**Task prompt**. Entries follow. Give back exactly the lines starting at the one containing "in human skin" and ending at the one containing "immunohistochemistry (IHC) histopathology", and no other lines.

**Dataset entries**.
'''
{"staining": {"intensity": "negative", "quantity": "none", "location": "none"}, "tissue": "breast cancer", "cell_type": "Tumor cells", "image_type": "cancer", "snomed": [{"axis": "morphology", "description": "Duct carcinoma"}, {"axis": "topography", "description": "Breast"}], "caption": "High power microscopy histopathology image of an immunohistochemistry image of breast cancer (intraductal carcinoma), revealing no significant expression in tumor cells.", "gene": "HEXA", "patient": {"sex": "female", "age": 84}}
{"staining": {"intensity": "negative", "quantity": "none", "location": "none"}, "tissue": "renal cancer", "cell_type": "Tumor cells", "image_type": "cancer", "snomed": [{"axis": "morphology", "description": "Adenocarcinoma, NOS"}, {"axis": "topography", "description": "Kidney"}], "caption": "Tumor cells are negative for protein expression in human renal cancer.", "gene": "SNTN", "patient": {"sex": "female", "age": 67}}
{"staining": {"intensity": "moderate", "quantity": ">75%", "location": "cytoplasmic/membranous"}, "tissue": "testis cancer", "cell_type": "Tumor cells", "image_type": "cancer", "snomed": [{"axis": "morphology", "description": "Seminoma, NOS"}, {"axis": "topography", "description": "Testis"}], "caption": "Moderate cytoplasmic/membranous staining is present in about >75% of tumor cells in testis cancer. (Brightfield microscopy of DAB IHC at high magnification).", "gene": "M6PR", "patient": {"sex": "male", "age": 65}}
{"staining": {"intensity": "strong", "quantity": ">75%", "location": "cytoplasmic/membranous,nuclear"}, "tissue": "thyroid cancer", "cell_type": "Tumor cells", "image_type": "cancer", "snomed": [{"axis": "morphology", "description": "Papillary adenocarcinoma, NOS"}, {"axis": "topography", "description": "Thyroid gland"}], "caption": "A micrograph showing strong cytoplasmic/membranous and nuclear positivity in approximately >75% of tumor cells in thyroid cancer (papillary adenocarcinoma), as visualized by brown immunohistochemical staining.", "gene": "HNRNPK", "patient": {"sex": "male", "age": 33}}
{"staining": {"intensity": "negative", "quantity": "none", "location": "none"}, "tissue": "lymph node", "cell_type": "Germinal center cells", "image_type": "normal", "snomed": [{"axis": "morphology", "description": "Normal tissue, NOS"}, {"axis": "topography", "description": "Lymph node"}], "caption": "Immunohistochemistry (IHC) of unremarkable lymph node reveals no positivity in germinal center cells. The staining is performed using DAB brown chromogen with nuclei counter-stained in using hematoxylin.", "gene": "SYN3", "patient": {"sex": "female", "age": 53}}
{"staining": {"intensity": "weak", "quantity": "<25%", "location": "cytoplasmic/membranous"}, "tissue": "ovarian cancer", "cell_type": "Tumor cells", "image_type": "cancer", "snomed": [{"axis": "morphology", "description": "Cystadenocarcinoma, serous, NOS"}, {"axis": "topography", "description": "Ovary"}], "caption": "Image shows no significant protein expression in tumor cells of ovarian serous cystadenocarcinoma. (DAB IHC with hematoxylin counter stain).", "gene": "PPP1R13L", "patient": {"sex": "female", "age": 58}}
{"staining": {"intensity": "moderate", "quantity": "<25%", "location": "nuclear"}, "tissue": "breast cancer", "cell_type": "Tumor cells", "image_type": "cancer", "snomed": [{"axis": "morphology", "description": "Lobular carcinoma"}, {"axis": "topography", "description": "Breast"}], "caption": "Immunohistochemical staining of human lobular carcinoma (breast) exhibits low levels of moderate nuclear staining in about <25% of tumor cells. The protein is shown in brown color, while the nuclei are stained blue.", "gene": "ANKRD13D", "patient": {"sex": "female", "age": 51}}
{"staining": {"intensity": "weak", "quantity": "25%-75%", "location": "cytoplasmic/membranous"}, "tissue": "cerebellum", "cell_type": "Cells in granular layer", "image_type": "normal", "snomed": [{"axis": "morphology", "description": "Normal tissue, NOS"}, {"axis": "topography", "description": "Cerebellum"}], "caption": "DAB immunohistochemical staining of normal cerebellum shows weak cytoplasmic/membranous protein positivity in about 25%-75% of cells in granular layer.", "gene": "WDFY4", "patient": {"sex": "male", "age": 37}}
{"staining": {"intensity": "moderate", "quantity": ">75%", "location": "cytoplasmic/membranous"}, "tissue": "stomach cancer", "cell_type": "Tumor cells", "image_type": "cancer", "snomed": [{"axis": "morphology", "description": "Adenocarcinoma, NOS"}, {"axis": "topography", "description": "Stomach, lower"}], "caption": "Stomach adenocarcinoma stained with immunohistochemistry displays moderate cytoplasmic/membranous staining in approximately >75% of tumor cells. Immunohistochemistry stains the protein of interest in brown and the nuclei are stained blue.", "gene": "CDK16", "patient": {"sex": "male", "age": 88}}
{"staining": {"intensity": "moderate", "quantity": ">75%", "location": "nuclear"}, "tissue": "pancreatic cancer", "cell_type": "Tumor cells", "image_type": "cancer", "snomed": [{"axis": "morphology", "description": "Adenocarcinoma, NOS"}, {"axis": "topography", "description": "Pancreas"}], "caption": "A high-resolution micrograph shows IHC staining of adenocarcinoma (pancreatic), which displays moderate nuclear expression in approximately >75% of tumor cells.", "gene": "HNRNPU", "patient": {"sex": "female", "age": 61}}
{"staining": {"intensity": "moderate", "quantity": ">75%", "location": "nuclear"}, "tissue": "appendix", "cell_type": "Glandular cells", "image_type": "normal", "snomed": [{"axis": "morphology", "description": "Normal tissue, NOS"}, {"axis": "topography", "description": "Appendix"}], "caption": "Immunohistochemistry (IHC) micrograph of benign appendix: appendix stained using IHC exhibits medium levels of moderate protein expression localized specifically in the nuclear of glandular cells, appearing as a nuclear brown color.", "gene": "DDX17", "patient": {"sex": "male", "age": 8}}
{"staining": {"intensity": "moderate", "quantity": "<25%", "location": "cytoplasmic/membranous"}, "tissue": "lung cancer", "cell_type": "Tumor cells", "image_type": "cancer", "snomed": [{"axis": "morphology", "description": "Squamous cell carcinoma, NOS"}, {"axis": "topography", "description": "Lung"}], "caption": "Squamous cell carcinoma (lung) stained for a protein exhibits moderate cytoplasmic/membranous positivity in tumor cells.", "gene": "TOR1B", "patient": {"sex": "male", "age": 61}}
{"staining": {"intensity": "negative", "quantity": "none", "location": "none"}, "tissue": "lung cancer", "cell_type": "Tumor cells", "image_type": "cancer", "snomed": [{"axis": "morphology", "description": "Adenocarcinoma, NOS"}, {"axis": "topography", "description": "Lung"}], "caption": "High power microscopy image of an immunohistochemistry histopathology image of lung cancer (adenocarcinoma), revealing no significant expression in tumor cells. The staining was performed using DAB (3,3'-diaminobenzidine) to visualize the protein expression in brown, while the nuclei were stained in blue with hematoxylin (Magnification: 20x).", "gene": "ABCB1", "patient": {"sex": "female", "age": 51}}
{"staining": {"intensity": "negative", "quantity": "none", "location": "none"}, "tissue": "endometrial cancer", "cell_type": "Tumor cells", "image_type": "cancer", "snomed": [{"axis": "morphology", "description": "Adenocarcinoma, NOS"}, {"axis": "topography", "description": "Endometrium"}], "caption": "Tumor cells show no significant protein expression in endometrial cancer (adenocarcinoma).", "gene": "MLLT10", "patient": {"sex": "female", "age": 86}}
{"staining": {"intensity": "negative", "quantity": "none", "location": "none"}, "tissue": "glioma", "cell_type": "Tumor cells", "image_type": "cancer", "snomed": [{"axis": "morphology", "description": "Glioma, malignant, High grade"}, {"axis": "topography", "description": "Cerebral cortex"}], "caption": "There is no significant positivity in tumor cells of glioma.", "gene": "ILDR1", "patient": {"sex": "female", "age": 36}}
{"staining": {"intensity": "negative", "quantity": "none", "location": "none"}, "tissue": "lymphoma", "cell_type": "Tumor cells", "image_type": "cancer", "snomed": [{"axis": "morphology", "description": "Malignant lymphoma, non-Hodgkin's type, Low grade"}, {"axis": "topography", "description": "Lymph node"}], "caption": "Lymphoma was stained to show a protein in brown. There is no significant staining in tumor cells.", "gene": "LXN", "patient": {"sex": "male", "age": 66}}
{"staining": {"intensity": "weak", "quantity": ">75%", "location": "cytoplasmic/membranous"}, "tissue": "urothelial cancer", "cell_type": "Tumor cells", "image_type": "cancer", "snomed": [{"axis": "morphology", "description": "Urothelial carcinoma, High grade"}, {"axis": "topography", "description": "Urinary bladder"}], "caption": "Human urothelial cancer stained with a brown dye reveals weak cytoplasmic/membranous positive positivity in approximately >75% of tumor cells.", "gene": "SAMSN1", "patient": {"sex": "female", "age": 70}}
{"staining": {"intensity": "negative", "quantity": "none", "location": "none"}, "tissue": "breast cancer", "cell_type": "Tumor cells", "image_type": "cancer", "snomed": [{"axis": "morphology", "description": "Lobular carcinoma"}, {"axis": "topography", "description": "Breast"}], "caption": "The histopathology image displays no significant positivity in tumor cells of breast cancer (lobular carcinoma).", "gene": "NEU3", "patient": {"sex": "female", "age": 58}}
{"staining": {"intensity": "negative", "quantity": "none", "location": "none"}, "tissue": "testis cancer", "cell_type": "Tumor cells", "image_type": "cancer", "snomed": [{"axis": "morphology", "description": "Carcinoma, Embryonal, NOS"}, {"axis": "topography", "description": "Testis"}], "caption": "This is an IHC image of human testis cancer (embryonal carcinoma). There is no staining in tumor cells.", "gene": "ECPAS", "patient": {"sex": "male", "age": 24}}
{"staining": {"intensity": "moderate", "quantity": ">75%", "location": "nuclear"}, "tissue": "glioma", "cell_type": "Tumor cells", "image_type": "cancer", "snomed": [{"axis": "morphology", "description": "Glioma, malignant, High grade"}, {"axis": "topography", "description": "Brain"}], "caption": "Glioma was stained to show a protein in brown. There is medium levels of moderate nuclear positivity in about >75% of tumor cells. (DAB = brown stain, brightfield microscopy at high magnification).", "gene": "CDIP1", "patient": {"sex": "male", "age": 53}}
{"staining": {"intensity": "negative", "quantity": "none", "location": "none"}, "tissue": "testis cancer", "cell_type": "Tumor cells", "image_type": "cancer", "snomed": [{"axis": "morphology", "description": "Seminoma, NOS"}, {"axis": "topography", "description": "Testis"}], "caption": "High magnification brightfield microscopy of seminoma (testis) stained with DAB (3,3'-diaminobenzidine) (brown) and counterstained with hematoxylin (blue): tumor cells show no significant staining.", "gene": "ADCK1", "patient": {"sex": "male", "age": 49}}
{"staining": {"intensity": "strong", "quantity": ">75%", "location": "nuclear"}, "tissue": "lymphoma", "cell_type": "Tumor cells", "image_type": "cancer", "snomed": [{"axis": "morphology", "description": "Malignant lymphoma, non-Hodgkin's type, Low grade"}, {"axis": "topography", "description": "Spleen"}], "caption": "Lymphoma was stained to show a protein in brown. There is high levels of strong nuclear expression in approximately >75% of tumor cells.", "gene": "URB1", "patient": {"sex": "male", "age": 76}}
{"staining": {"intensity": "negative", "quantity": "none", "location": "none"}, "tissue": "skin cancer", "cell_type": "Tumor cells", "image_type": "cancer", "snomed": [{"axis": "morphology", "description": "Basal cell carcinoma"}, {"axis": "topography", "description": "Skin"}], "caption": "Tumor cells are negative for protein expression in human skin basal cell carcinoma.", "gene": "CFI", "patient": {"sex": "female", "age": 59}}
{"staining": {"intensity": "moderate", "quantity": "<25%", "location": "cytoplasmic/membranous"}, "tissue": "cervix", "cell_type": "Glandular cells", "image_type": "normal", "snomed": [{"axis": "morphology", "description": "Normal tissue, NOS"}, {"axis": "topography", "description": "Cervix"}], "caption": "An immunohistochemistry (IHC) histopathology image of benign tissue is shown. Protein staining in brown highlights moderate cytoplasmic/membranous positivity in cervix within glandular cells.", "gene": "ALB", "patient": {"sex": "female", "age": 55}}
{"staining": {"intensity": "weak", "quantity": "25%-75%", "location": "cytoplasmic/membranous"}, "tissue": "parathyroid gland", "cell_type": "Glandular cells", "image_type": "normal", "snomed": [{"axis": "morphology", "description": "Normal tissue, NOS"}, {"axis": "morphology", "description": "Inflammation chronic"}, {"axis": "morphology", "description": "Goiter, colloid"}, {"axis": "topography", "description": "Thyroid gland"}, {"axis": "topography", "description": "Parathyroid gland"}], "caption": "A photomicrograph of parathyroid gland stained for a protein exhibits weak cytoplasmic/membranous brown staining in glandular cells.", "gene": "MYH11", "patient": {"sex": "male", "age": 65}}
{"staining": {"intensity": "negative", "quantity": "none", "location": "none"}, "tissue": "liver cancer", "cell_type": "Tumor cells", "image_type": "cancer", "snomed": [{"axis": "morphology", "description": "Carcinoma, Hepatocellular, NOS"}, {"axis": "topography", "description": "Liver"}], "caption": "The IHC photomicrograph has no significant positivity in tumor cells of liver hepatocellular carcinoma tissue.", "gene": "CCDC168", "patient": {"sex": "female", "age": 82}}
'''
**Answer below**.
{"staining": {"intensity": "negative", "quantity": "none", "location": "none"}, "tissue": "skin cancer", "cell_type": "Tumor cells", "image_type": "cancer", "snomed": [{"axis": "morphology", "description": "Basal cell carcinoma"}, {"axis": "topography", "description": "Skin"}], "caption": "Tumor cells are negative for protein expression in human skin basal cell carcinoma.", "gene": "CFI", "patient": {"sex": "female", "age": 59}}
{"staining": {"intensity": "moderate", "quantity": "<25%", "location": "cytoplasmic/membranous"}, "tissue": "cervix", "cell_type": "Glandular cells", "image_type": "normal", "snomed": [{"axis": "morphology", "description": "Normal tissue, NOS"}, {"axis": "topography", "description": "Cervix"}], "caption": "An immunohistochemistry (IHC) histopathology image of benign tissue is shown. Protein staining in brown highlights moderate cytoplasmic/membranous positivity in cervix within glandular cells.", "gene": "ALB", "patient": {"sex": "female", "age": 55}}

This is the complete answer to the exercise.